Yazarlık macerasını anlatan otobiyografik romanlar (Martin Eden / Jack London, Açlık/ Knut Hamsun ilk aklıma gelen romanlar) belki de yazarlık ötesi, edebiyat ötesi işlevlerinden ötürü edebiyat dışı ve itici görünmüşlerdir gözüme ama En Uzağından Unutuşun kendine çeken bir tadı var, havası var, kokusu var. Şiir gibi, gibisi fazla düpedüz şiir. Çeviride Tahsin Yücel, beklentimin çok üzerinde.  Kapanmak üzere olan kafedeki neonların alalâde ışıklarını yazar nasıl güzelleştiriyor:  “Sessizlikte, neonların vızıltısını duyuyordum çevremde. Dış bölümün camlarının karanlığıyla çelişen bir ışık veriyorlardı, fazla keskin bir ışık, gelecek baharların ve yazların umudu gibi.” s.69-70)

Bir Paris güzellemesi denebilir mi bilmem bu roman için, gerçi Paris’in birçok semtinin, caddesinin adı geçiyor içinde ama oraları öyle manzaralarıyla gözümüzün önüne sermiyor. Londra’nın da çok sisli ve yağmurlu olduğunu özellikle belirtiyor, herhalde Londra’yı sevmemiş yazarımız. “Sürekli yağmur yağan on beş sonu gelmez gün.” (s.73) Olayların Paris ve Londra’da geçmesi, ister istemez Charles Dickens’ın ünlü İki Şehrin Hikayesi’ni akla getiriyor ama konu olarak iki roman arasında ilgi kurmak zor.
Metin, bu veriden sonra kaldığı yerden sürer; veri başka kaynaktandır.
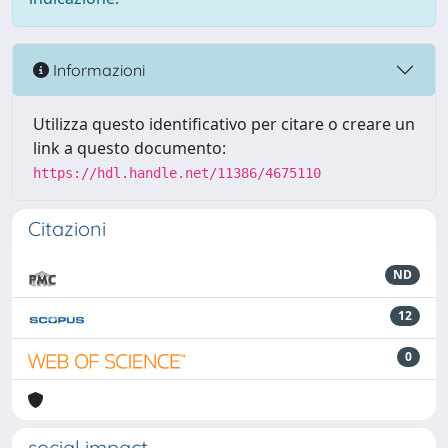
Informazioni
Utilizza questo identificativo per citare o creare un
link a questo documento:
https://hdl.handle.net/11386/4675110
Citazioni
ND
12
0
social impact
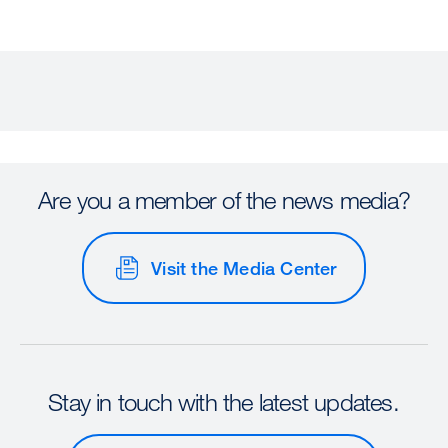
Are you a member of the news media?
Visit the Media Center
Stay in touch with the latest updates.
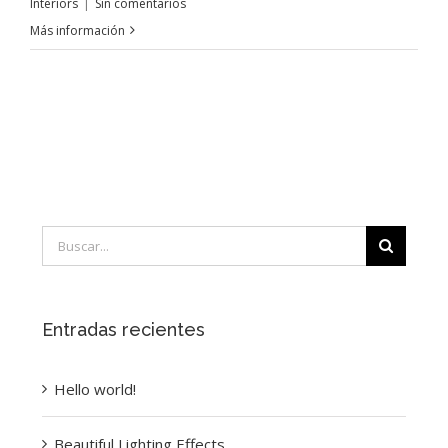
Interiors
|
Sin comentarios
Más información
Buscar:
Entradas recientes
Hello world!
Beautiful Lighting Effects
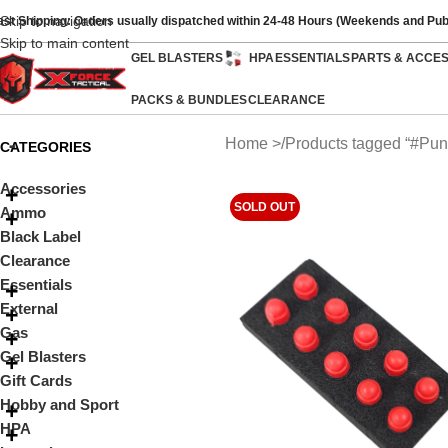
Skip to navigation
ast Shipping: Orders usually dispatched within 24-48 Hours (Weekends and Pub
Skip to main content
GEL BLASTERS
HPA
ESSENTIALS
PARTS & ACCE
PACKS & BUNDLES
CLEARANCE
Home
Products tagged “#Pun
CATEGORIES
Accessories
SOLD OUT
Ammo
Black Label
Clearance
Essentials
External
Gas
Gel Blasters
Gift Cards
Hobby and Sport
HPA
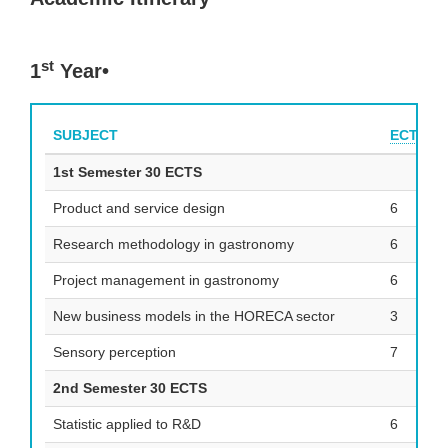
st
1
Year•
SUBJECT
ECTS
1st Semester 30 ECTS
Product and service design
6
Research methodology in gastronomy
6
Project management in gastronomy
6
New business models in the HORECA sector
3
Sensory perception
7
2nd Semester 30 ECTS
Statistic applied to R&D
6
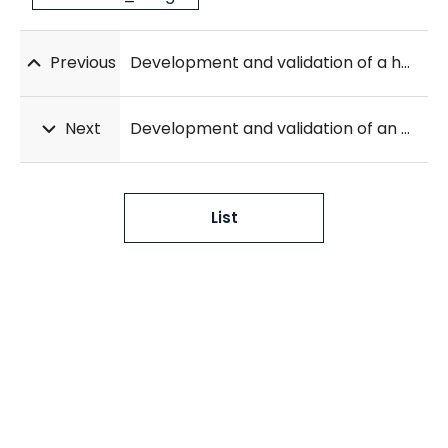
Previous
Development and validation of a hybrid deep learning–machine learning approach for severity assessment of COVID-19 and other pneumonias
Next
Development and validation of an automatic classification algorithm for the diagnosis of Alzheimer’s disease using a high-performance interpretable deep learning network
List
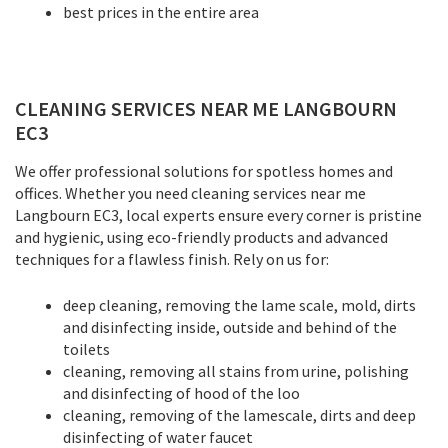
best prices in the entire area
CLEANING SERVICES NEAR ME LANGBOURN
EC3
We offer professional solutions for spotless homes and
offices. Whether you need cleaning services near me
Langbourn EC3, local experts ensure every corner is pristine
and hygienic, using eco-friendly products and advanced
techniques for a flawless finish. Rely on us for:
deep cleaning, removing the lame scale, mold, dirts
and disinfecting inside, outside and behind of the
toilets
cleaning, removing all stains from urine, polishing
and disinfecting of hood of the loo
cleaning, removing of the lamescale, dirts and deep
disinfecting of water faucet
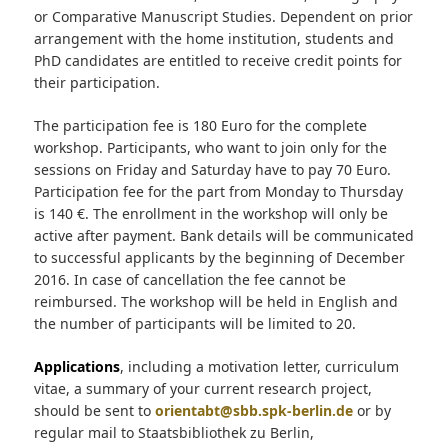
or Comparative Manuscript Studies. Dependent on prior
arrangement with the home institution, students and
PhD candidates are entitled to receive credit points for
their participation.
The participation fee is 180 Euro for the complete
workshop. Participants, who want to join only for the
sessions on Friday and Saturday have to pay 70 Euro.
Participation fee for the part from Monday to Thursday
is 140 €. The enrollment in the workshop will only be
active after payment. Bank details will be communicated
to successful applicants by the beginning of December
2016. In case of cancellation the fee cannot be
reimbursed. The workshop will be held in English and
the number of participants will be limited to 20.
Applications
, including a motivation letter, curriculum
vitae, a summary of your current research project,
should be sent to
orientabt@sbb.spk-berlin.de
or by
regular mail to Staatsbibliothek zu Berlin,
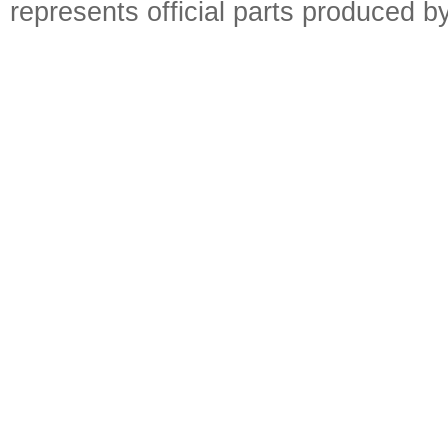
represents official parts produced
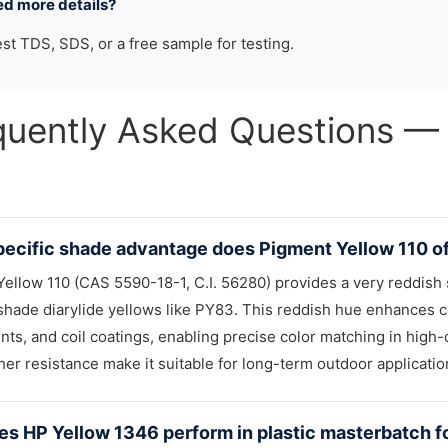
ed more details?
st TDS, SDS, or a free sample for testing.
quently Asked Questions
ecific shade advantage does Pigment Yellow 110 of
ellow 110 (CAS 5590-18-1, C.I. 56280) provides a very reddish s
hade diarylide yellows like PY83. This reddish hue enhances col
nts, and coil coatings, enabling precise color matching in high-d
er resistance make it suitable for long-term outdoor applicatio
s HP Yellow 1346 perform in plastic masterbatch fo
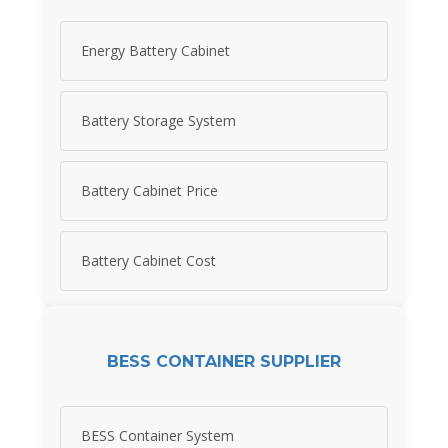
Energy Battery Cabinet
Battery Storage System
Battery Cabinet Price
Battery Cabinet Cost
BESS CONTAINER SUPPLIER
BESS Container System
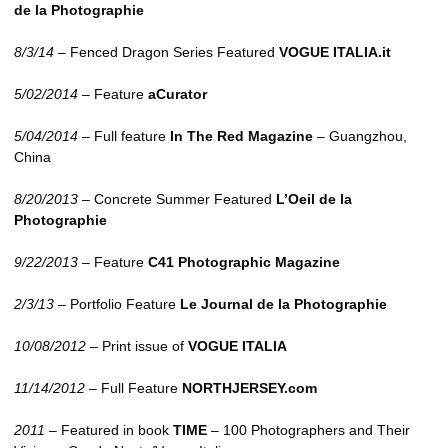
de la Photographie
8/3/14
– Fenced Dragon Series Featured
VOGUE
ITALIA
.it
5/02/2014
– Feature
aCurator
5/04/2014
– Full feature
In The Red Magazine
– Guangzhou,
China
8/20/2013
– Concrete Summer Featured
L’Oeil de la
Photographie
9/22/2013
– Feature
C41 Photographic Magazine
2/3/13
– Portfolio Feature
Le Journal de la Photographie
10/08/2012
– Print issue of
VOGUE
ITALIA
11/14/2012
– Full Feature
NORTHJERSEY.com
2011
– Featured in book
TIME
– 100 Photographers and Their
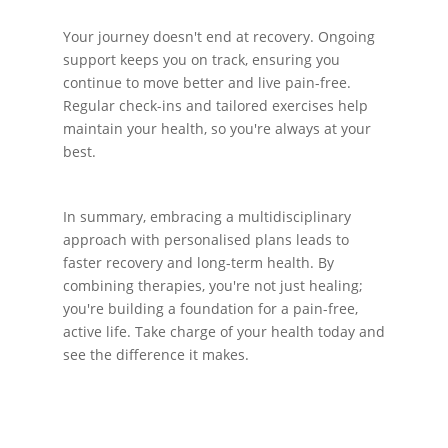
Your journey doesn't end at recovery. Ongoing
support keeps you on track, ensuring you
continue to move better and live pain-free.
Regular check-ins and tailored exercises help
maintain your health, so you're always at your
best.
In summary, embracing a multidisciplinary
approach with personalised plans leads to
faster recovery and long-term health. By
combining therapies, you're not just healing;
you're building a foundation for a pain-free,
active life. Take charge of your health today and
see the difference it makes.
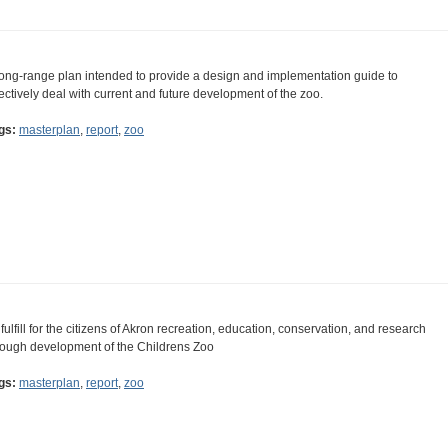
long-range plan intended to provide a design and implementation guide to
fectively deal with current and future development of the zoo.
gs:
masterplan
,
report
,
zoo
 fulfill for the citizens of Akron recreation, education, conservation, and research
rough development of the Childrens Zoo
gs:
masterplan
,
report
,
zoo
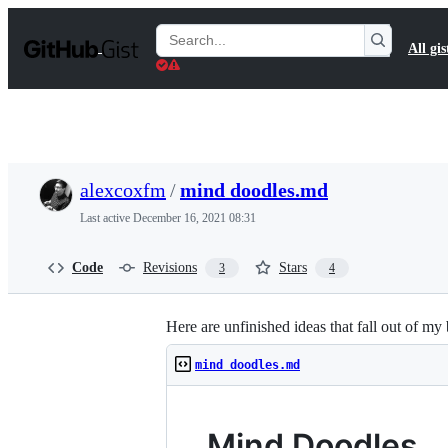
S
k
Search
All gis
i
Gists
p
t
o
c
o
n
t
alexcoxfm
/
mind doodles.md
e
n
Last active
December 16, 2021 08:31
t
Code
Revisions
Stars
3
4
Here are unfinished ideas that fall out of my 
mind doodles.md
Mind Doodles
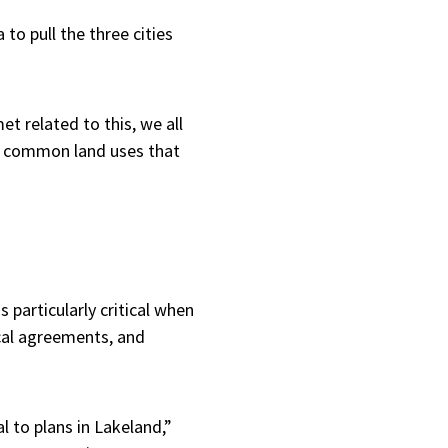
o pull the three cities
t related to this, we all
e common land uses that
 particularly critical when
cal agreements, and
 to plans in Lakeland,”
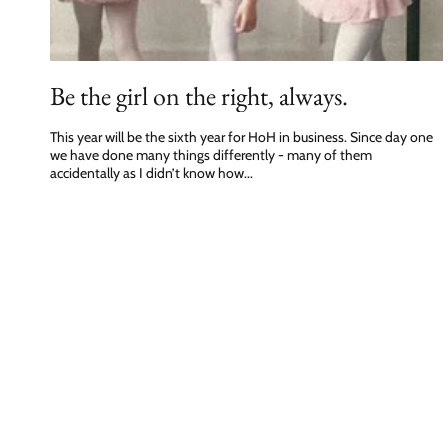
Be the girl on the right, always.
This year will be the sixth year for HoH in business. Since day one
we have done many things differently - many of them
accidentally as I didn’t know how...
Romanın en başarılı yanı dili. Modiano, düzyazıyla şiir yazmış, şiirle roman yazmış. Batı edebiyatında romandan önce bizdeki mesnevi türüne benzer olay- öykü anlatan şiirler var mıydı vardır mutlaka  ama bu roman modern bir mesnevi. Kişiler, gerçek hayattan alınma, olaylar inandırıcı. Olur mu olur böyle şeyler. Her şey yalan yalnızca aşk gerçek olan.

PATRİCK MODİANO (1945-)
1968’de La Place de l’Etoile ile Roger-Nimier ve Fénéon Ödüllerine, 1972’de Les Boulevards de la ceinture ile Fransız Akademisi Büyük Roman Ödülü’ne, 1978’de Rue des boutiques obscures ile Goncourt Ödülü’ne, 2000’de Paul-Morand Edebiyat Büyük Ödülü’ne tüm yapıtlarıyla, Georges Simenon’un aynı adlı romanına ithafen 2005’te yazdığı Pedigree romanı ile Prix des Libraires'ye (Kitapevleri Ödülü), 2010’da tüm yapıtlarıyla Cino del Duca Dünya Ödülü’ne, 2012’de Avusturya Devleti Avrupa Edebiyatı Ödülü’ne değer görüldü.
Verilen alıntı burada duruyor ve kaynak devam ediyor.